Natural law is for Wolff even a higher authority than state. Usually one must obey the rulers of one's state, but if the rulers break the natural law, people are not committed to obeying them. Thus, if a king tries to murder someone, the attemped victim has the right to defend herself. Yet, Wolff advices people to resist the ruler's will only in the cases where one's own well-being is threatened or where one is commanded to do immoral things. Hence, if a despot threatens to kill your neighbours, you have no obligation to help them – unless you happen to be the soldier who is to pull the trigger.
Wolffian system of politics appears then to have no true stopgap for tyrants and dictators. True, Wolff does advise kings to limit their own power and become as symbolic rulers as king of Sweden or queen of England are nowadays. Wolff even justifies this adivce through a comparison with the universal monarch or God, who leaves the actual government of the world to humans. Yet, there is no guarantee that a tyrant would follow Wolff's advice. Indeed, Wolff can only hope that religion and the fear of God would stop kings from tyrannical behaviour – a rather poor hope when Wolff has just congratulated God of not meddling in human affairs.

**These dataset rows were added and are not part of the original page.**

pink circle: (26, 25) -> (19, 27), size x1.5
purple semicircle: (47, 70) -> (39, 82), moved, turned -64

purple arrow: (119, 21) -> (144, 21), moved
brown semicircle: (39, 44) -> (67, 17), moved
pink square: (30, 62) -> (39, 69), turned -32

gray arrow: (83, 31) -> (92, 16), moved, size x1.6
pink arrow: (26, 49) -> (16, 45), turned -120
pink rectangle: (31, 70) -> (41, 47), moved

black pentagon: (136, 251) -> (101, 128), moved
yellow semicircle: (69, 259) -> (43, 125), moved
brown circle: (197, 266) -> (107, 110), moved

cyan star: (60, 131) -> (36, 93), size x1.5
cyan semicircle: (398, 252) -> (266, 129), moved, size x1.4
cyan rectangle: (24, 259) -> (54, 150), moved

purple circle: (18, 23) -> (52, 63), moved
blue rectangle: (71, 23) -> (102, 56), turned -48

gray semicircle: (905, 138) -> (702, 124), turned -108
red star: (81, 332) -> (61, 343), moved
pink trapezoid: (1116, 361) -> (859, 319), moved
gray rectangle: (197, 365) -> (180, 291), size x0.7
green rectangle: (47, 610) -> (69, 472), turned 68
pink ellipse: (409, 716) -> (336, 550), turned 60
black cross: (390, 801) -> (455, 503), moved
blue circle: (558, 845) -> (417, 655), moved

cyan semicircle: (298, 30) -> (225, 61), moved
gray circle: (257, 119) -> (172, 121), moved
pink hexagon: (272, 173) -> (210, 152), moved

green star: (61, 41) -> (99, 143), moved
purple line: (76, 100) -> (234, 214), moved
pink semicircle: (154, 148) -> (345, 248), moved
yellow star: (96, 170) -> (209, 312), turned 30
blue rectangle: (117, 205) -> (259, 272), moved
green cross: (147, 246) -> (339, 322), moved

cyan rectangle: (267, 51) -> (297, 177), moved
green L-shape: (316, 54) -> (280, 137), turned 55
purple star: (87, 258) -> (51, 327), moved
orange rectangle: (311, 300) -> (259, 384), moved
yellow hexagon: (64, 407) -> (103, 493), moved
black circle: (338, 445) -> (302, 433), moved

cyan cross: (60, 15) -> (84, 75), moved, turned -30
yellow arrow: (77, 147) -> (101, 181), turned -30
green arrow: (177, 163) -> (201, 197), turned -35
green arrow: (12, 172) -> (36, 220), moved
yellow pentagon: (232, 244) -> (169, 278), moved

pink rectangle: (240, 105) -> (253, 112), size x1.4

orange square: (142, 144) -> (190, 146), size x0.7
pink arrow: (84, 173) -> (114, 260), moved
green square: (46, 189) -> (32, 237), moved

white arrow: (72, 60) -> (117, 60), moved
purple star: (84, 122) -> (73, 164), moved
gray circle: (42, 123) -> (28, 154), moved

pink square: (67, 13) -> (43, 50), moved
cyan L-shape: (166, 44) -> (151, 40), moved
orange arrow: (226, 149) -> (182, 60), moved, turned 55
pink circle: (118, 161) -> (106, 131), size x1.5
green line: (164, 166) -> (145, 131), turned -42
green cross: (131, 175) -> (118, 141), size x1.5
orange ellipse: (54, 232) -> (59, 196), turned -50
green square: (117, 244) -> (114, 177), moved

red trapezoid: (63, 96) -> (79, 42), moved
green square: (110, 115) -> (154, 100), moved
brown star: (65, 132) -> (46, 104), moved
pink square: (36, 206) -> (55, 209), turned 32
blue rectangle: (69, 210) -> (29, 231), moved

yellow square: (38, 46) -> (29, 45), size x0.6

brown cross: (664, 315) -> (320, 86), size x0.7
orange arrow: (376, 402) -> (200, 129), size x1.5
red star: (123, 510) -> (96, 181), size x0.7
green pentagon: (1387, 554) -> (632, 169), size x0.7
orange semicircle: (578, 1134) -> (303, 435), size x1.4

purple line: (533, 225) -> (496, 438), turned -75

The individual states are then related like individual persons to one another, and just like persons ideally act like self-enclosed monads, so should states have no concern for the international community. Positive in this isolationism is that Wolff thinks all warfare to be evil and justifiable only as a self-defence – although Wolff does accept also reasonable suspicision of evil intentions as a reason for self-defence, somewhat like American head of state before the attack to Iraq. But Wolff appears to be blind to the invisible economic battle that his mercantilist tendencies generate – Wolff advices states to horde as much money as possible, which in effect make economic co-operation impossible in international level.